# Passage
============================================================

SECURITIES AND EXCHANGE COMMISSION
Washington, D.C. 20549

 

FORM 8-K

 

CURRENT REPORT

PURSUANT TO SECTION 13 OR 15(d) OF
THE SECURITIES EXCHANGE ACT OF 1934

 

Date of Report (Date of earliest event reported):                          June 26, 2017                  

  

PACIFIC ETHANOL, INC.

 

(Exact Name of Registrant as Specified in Charter)

 

 

Delaware   000-21467   41-2170618
(State or Other Jurisdiction of Incorporation)   (Commission File Number)   (IRS Employer Identification No.)

 

400 Capitol Mall, Suite 2060    
Sacramento, California   95814
(Address of Principal Executive Offices)   (Zip Code)
     
Registrant’s Telephone Number, Including Area Code:   (916) 403-2123

 

                                                                                                                                                           

(Former Name or Former Address, if Changed Since Last Report)

   

Check the appropriate box below if the Form 8-K filing is intended to simultaneously satisfy the filing obligation of the registrant under any of the following provisions (see General Instruction A.2. below):

 

oWritten communication pursuant to Rule 425 under the Securities Act (17 CFR 230.425)
oSoliciting material pursuant to Rule 14a-12 under the Exchange Act (17 CFR 240.14a-12)
oPre-commencement communications pursuant to Rule 14d-2(b) under the Exchange Act (17 CFR 240.14d-2(b))
oPre-commencement communication pursuant to Rule 13e-4(c) under the Exchange Act (17 CFR 240.13e-4(c))

 

Indicate by check mark whether the registrant is an emerging growth company as defined in Rule 405 of the Securities Act of 1933 (17 CFR §230.405) or Rule 12b-2 of the Securities Exchange Act of 1934 (17 CFR §240.12b-2). Emerging growth company o

 

If an emerging growth company, indicate by check mark if the registrant has elected not to use the extended transition period for complying with any new or revised financial accounting standards provided pursuant to Section 13(a) of the Exchange Act. o

 

 

 

 
 
Item 1.01.Entry into a Material Definitive Agreement.

 

Agreement and Plan of Merger

 

On June 26, 2017, Pacific Ethanol, Inc., a Delaware corporation (the “Company”), through its wholly-owned direct subsidiary Pacific Ethanol Central, LLC, a Delaware limited liability company (“Central”) and ICP Merger Sub, LLC, a Delaware limited liability company and a direct wholly-owned subsidiary of Central (“Merger Sub”), entered into an Agreement and Plan of Merger (the “Merger Agreement”) with Illinois Corn Processing LLC (“ICP”), Illinois Corn Processing Holdings Inc. (“ICPH”) and MGPI Processing, Inc. (“MGPI”, and together with ICPH, the “Sellers”). At the closing of the proposed transactions contemplated by the Merger Agreement, Merger Sub will be merged with and into ICP (the “Merger”), and ICP will continue as the surviving corporation of the Merger and as a wholly-owned direct subsidiary of Central and a wholly-owned indirect subsidiary of the Company.

============================================================

# Stored data

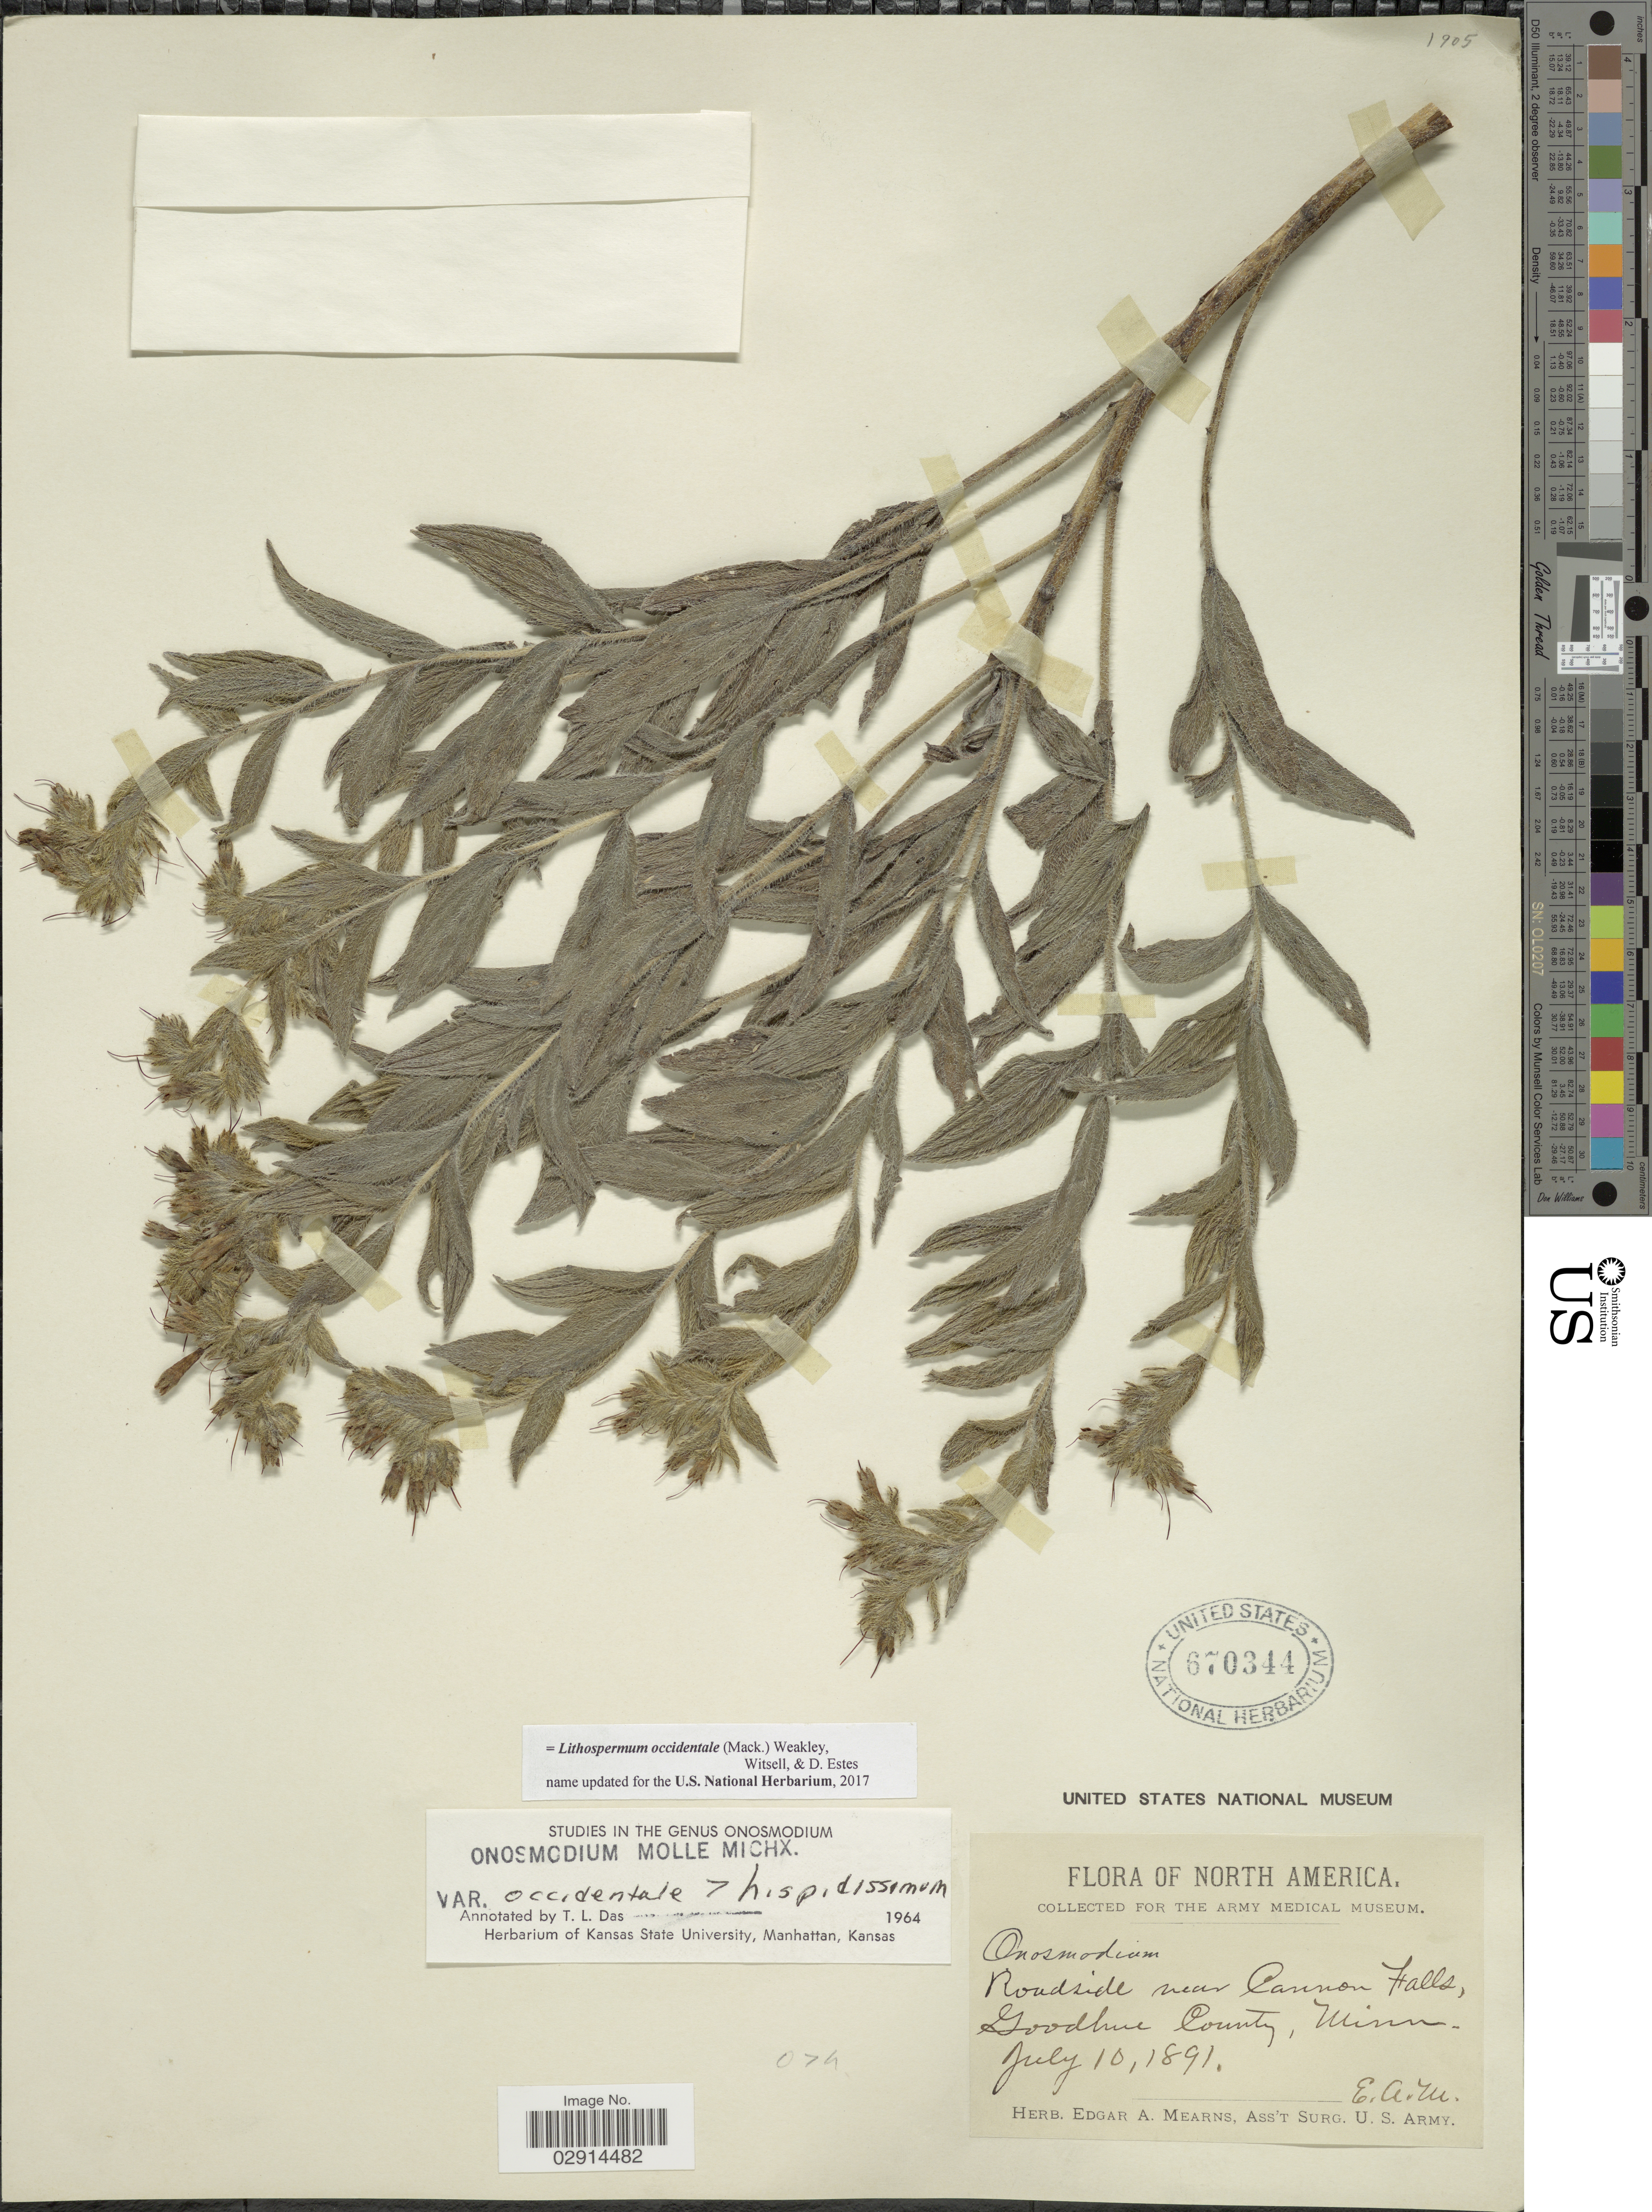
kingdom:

============================================================

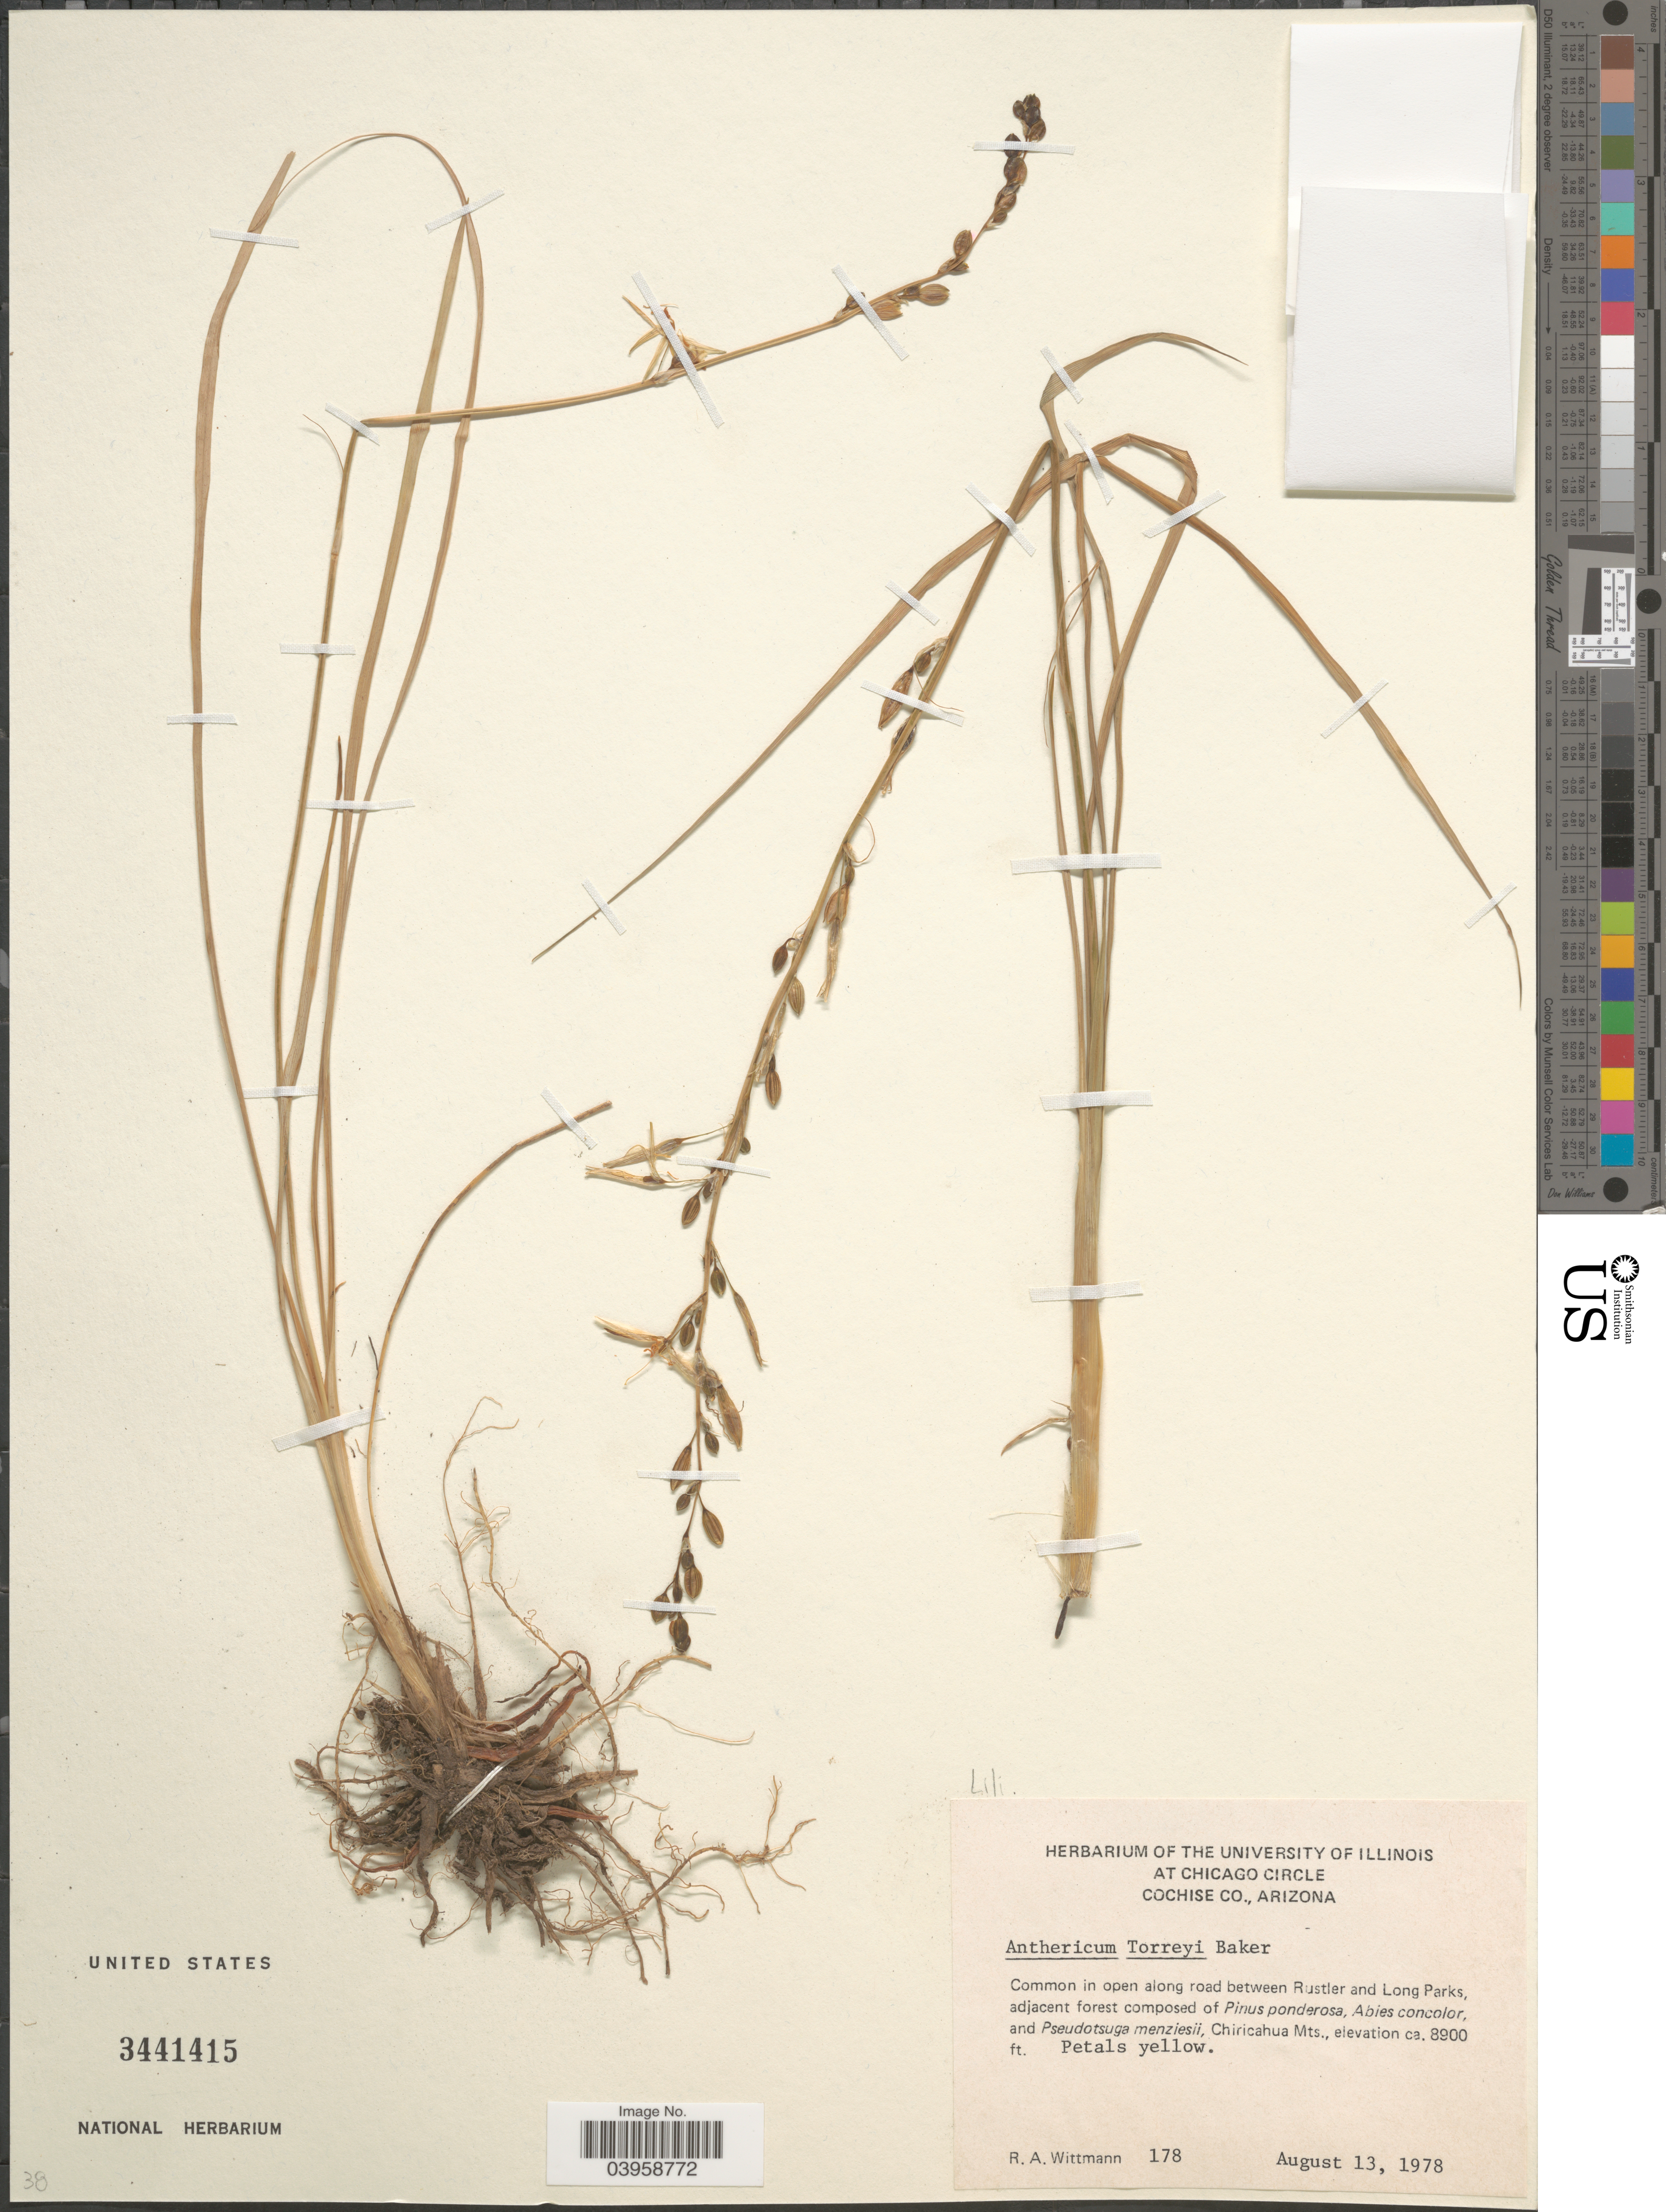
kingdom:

============================================================

# Objective
Resume the Pacific Ethanol filing, picking up after its last sentence. The listing has no connection to the Pacific Ethanol filing.

# The result
 

Central, Merger Sub, ICP and the Sellers each made customary and other representations, warranties and covenants for a transaction of this type in the Merger Agreement. The consummation of the Merger is subject to customary closing conditions. The transaction is expected to close in July 2017.

 

Under the terms of the Merger Agreement, at the closing, Merger Sub will (i) pay to the Sellers $30,000,000 in cash (the “Cash Consideration Amount”) and (ii) issue to the Sellers secured promissory notes in the aggregate principal amount of $46,000,000 (the “Seller Notes”). The principal amount of the Seller Notes will be adjusted to reflect the results of a customary working capital adjustment. Merger Sub may, in lieu of issuing the Seller Notes, increase the Cash Consideration Amount by $46,000,000, in which case, such amount shall be subject to a customary working capital adjustment. The Seller Notes, upon issuance, will be secured by a first priority lien on the assets of ICP and a pledge of the membership interests of ICP.

 

The foregoing description of the Merger Agreement and the transactions contemplated thereby is only a summary, does not purport to be complete, and is qualified in its entirety by reference to the full text of the Merger Agreement, a copy of which is attached to this Current Report on Form 8-K as Exhibit 2.1.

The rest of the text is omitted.